We heard a fantastic range of music for All Saints Sunday.  Mary's vocal prelude ("Angels, Bright and Fair" by Handel) helped create a contemplative mood in memory and honor of departed family and friends.  But the choir's anthem went in a completely different direction.  Rather than mourning our loss, the text of "I'm Glory Bound" focused on the joy of new life for our loved ones, even singing Hallelujah in a piece of music that is still appropriate for such a service of remembrance.

These two musical styles couldn't be more distinct, but they reflect the dichotomy in funeral customs.  It's reflected in the difference between sitting shiva and dancing in a New Orleans jazz funeral parade.  Individuals and cultures all have their own practices and musical styles, and there is room for them all.  We added our own ELCA point of view by singing "I Know That My Redeemer Lives" (all 8 verses) during communion.

Appropriately for this discussion, my grandma sent me a news clipping from the St.
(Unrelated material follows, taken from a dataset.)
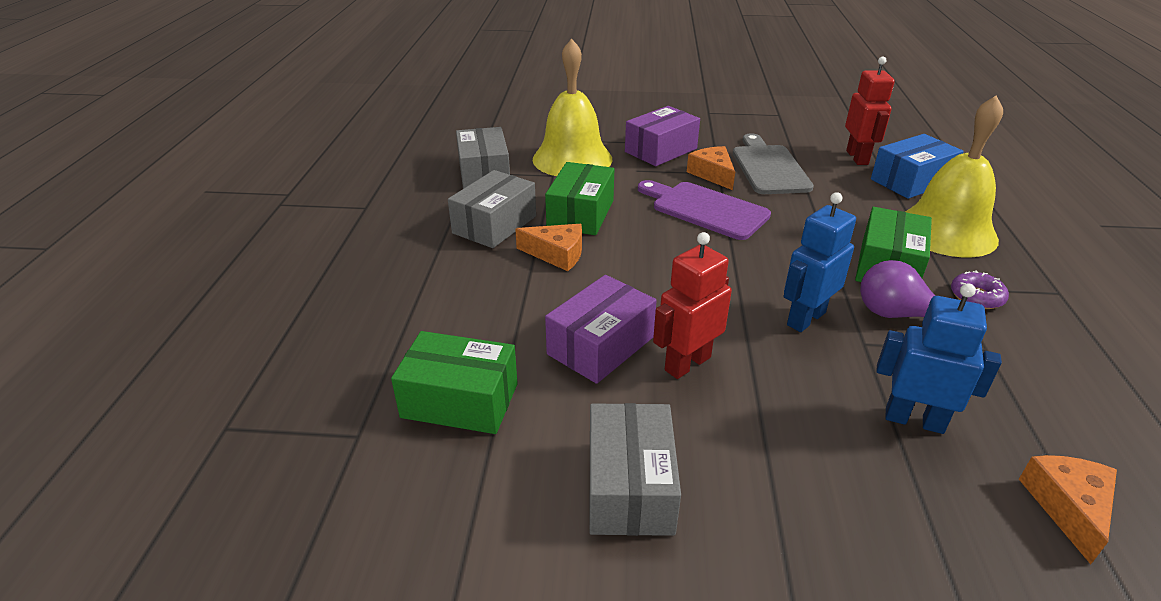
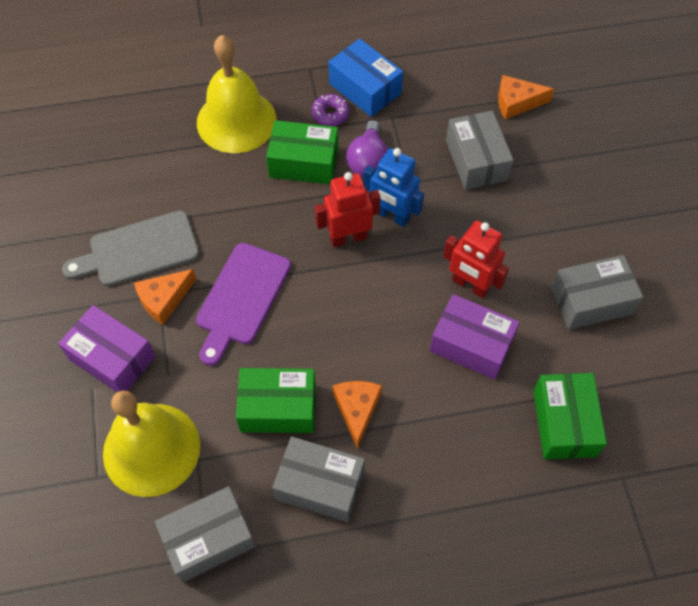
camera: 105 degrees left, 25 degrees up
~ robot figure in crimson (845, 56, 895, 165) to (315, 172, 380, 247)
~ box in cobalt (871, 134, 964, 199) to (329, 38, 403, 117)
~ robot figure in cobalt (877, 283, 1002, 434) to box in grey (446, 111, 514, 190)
Paul Pioneer Press that made me laugh.  I'll share the gist of its story here, which summarized the difference between hymns and praise music:

An old farmer attended church one Sunday and returned home to tell his wife that they had sung praise songs instead of hymns.  "What's the difference?" she asked.  He replied, "If I say to you: 'Martha, the cows are in the corn,' that would be a hymn.  But if I were to say: 'Martha, Martha, Martha, Oh Martha, the cows, the big cows, the brown cows, the black cows, COWS, are in the corn, the corn, the corn, corn, CORN' and then repeat the whole thing two or three times, that would be a praise song."

The next week the woman's young nephew was visiting, attended church, and returned home to report that they sang hymns instead of his usual praise songs.  Once again, the woman asked for the difference.  The boy explained, "If I said: 'Martha, the cows are in the corn,' that would be a regular praise song.  But if I were to say instead:
"Oh Martha, dear Martha,
Hear thou my cry
Inclinest thine ear to the words of my mouth
Turn thou thy whole wondrous ear by and by
To the righteous inimitable glorious truth..."
and go on like that for about four more verses, and then only sing verses one and four, with a key change and organ interlude in between, that would be a hymn."
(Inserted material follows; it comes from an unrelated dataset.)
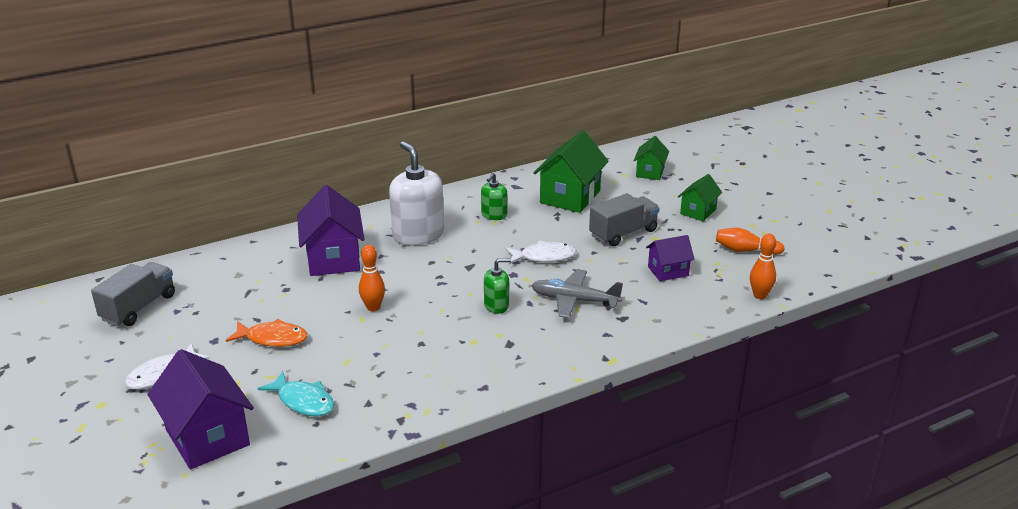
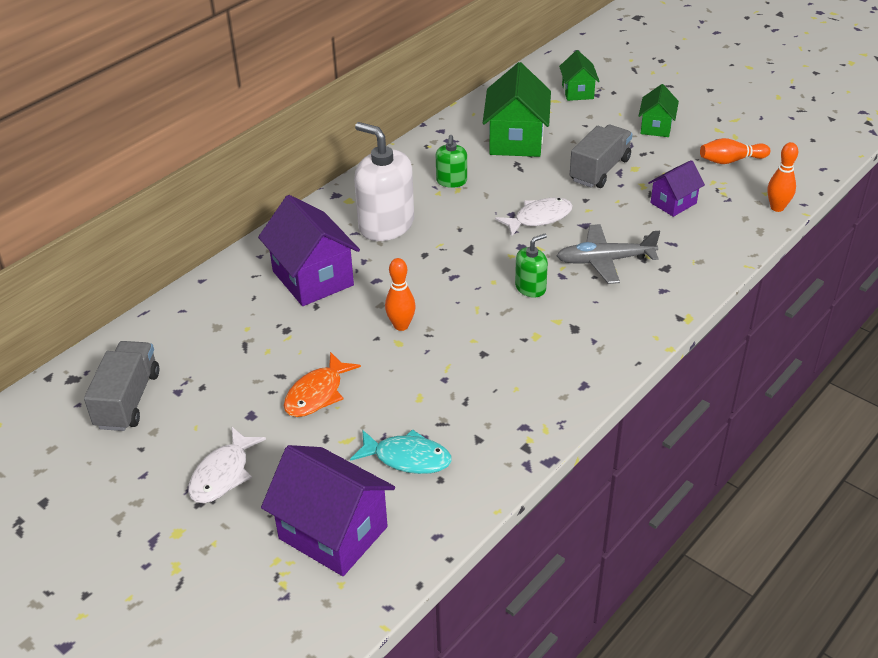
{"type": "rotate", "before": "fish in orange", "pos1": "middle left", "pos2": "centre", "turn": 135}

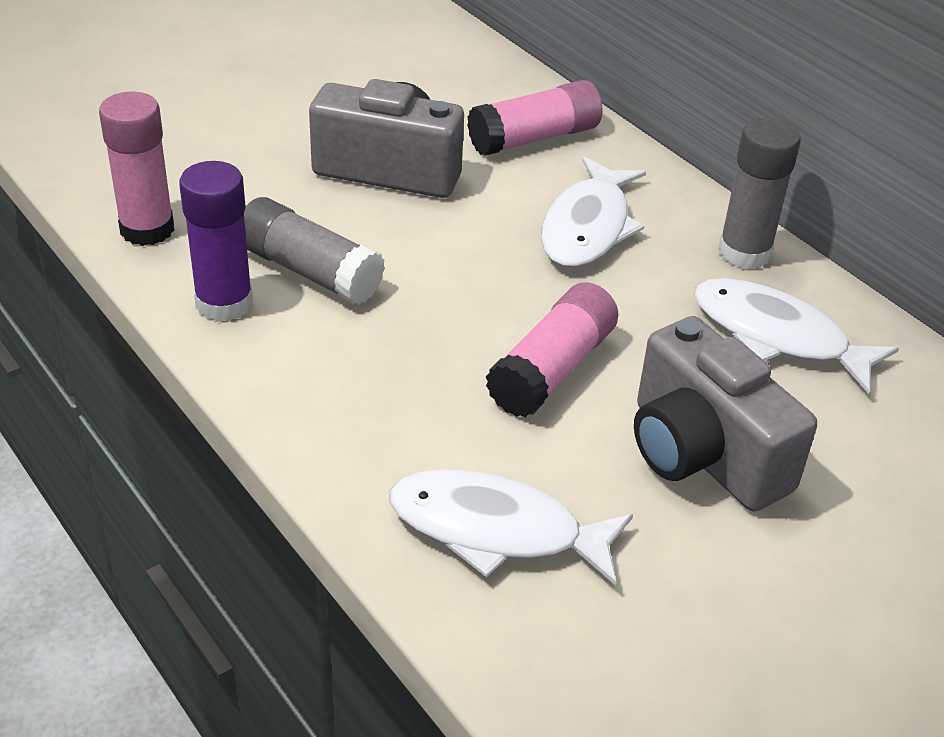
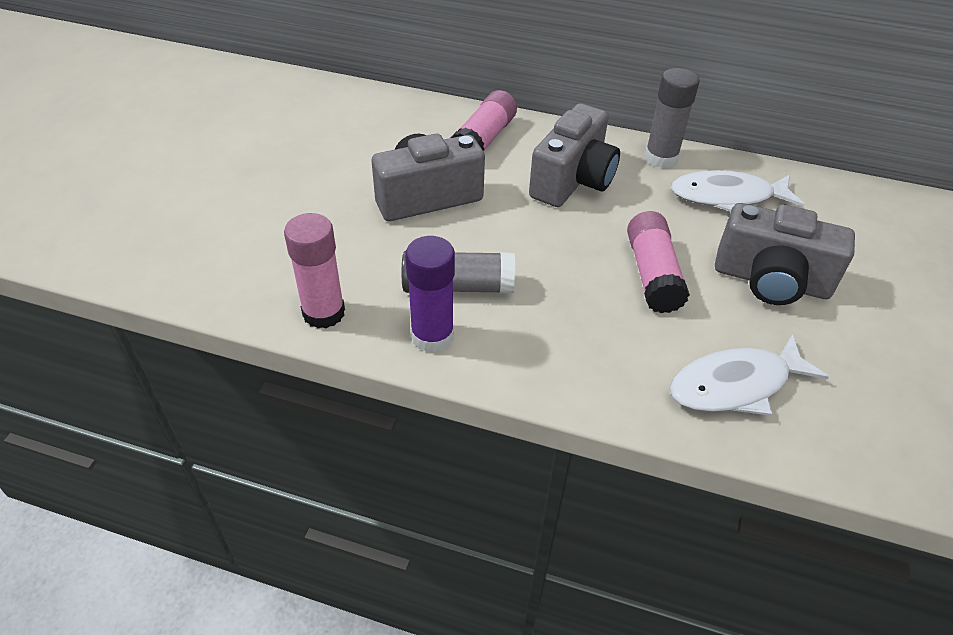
{"type": "replace", "before": "fish in white (2nd from left)", "after": "camera in grey (2nd from left)", "pos1": "top centre", "pos2": "top centre"}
I couldn't describe the difference between Glory Bound and our communion hymn any better than that!


  1. On Sunday morning I was walking along Nicollett Mall in Minneapolis when I heard a solo trumpet playing favorite hymns. Beautiful! After brunch (at Hell's Kitchen--how ironic)--it was a solo saxophone who had taken up the hymn playing on the Mall. Again, beautiful! While I usually prefer the "old" hymns with organ, it was truly a religious experience to hear the two solo instruments on a spectacular fall morning!

  2. I hope you don't mind but I had to send the funny joke to our worship committee (which is the pastor, another friend and I). We had a good laugh over it. It is interesting to note that the style of music is all in the mind of the beholder and how our perception of it is based on past experiences. Our Lutheran pastor married a woman who was Baptist before being married to him. She made the comment to him that if she had to sing the 'Canticle of Praise' (Glory to God etc.) one more time she would scream. I love the Canticle of praise and find the liturgy carries us along like a well paved road of Biblical praise and worship. For some of us, liturgy is a key opening a door to worship, and for her it was a lock.